Archive for Saturday, July 19, 2008
CNCC Ninth Street extension cost drops
July 19, 2008
The evidence is in.
Colorado Northwestern Community College is planning to spend about $29,000 to remove subsurface water from the site of a proposed road extension on its Craig campus site west of Craig, CNCC president John Boyd said.
Plans to remove the water include installing a sub-surface drainage system and replacing wet soil with dry material. Together, the work is projected to cost about $10,000 less than estimated.
At a special meeting Thursday, CNCC board members approved a change order, or supplemental funding, for the work.
Last week, CNCC officials were waiting for further geotechnical studies before making a decision on a possible change order to its project that would extend Ninth Street to the western-most edge of the property.
Previous reports from NorthWest Colorado Consultants indicated that subsurface water on the site could negatively affect the proposed street extension. That risk still remains, said Hal Schlicht, NorthWest Colorado Consultants senior project engineer.
"If you don't take care of the groundwater situation, you could have some pavement failure," he said.
However, recent studies on the site indicate the situation may not be as dire as officials once thought.
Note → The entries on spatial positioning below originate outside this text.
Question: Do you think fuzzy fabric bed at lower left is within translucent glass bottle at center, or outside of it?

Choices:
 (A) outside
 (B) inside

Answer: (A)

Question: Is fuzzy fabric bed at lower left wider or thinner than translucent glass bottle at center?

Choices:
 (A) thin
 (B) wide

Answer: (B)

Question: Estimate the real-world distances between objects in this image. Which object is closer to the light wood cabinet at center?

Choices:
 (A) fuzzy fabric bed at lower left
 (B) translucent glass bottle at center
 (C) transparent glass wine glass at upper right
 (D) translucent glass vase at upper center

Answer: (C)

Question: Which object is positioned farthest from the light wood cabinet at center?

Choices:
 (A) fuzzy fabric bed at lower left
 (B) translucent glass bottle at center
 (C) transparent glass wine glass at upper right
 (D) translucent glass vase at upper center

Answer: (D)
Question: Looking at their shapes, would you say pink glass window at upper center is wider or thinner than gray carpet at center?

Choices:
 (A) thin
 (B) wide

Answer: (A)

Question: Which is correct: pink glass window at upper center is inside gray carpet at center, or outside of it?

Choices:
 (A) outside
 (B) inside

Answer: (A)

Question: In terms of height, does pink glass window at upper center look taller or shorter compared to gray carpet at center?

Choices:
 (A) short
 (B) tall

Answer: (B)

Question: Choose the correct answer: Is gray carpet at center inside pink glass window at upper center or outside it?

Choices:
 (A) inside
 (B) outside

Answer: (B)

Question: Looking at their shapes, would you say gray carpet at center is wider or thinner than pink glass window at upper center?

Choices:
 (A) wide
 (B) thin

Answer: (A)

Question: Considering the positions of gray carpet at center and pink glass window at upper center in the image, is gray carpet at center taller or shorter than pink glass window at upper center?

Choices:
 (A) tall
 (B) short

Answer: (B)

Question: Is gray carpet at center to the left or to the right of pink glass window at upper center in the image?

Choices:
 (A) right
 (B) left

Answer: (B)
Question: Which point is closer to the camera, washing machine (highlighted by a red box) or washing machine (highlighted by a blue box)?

"We came back from an extra week or two of drying time, just to see how the soils were doing, and convinced ourselves that some of the soils looked like they had dried out," said Dan Giroux, project engineer for the street extension. "They're probably more stable than originally it looked when everything was pretty wet."
"That's where the cost reduction came from," said Giroux, who is also land division manager for Diversified Consulting Solutions.
Some ground areas, however, will require more work.
A subsurface drainage system, measuring about 750 feet long and 6 inches in diameter, will be installed alongside part of the proposed roadway. Half of the plastic piping making up the system will be perforated, Giroux said, to collect water from beneath the thoroughfare and carry it to a nearby storm sewer.
About 300 tons of dry, stable soil will replace wet earth beneath the proposed road, he said.
Twin Peaks Utilities and Infrastructure will complete the additional work on the street extension. The Memorial Hospital contracted the Lafayette-based company to complete infrastructure work for a proposed new hospital facility, which is slated for construction on the same property where CNCC plans to build its new Craig campus.
CNCC has agreed to repay the hospital for construction costs collected during the street extension.
A drainage system can mitigate the subsurface water that engineers currently observe on the site, Schlicht said.
However, he cautioned that predicting future below-ground water levels at the site could be difficult.
"Subsurface conditions in general can be highly variable," he said, adding that moisture levels can fluctuate depending on the season and precipitation levels.
"When we see a problem, we make our best attempt to fix it," he said. "It doesn't mean that there might not be some other ground water that pops up."
A possibility exists that the drainage system could fail to remove all the subsurface water. In that case, Schlicht said, future below-ground drainage systems may become necessary.
"In general, you try to design for the worse-case scenario," he said. "You can't clearly define exactly what the conditions are because you never really know."
Still, Schlicht expressed confidence in the planned system's performance.
"If we didn't think it was going to be successful, we wouldn't have recommended it," he said.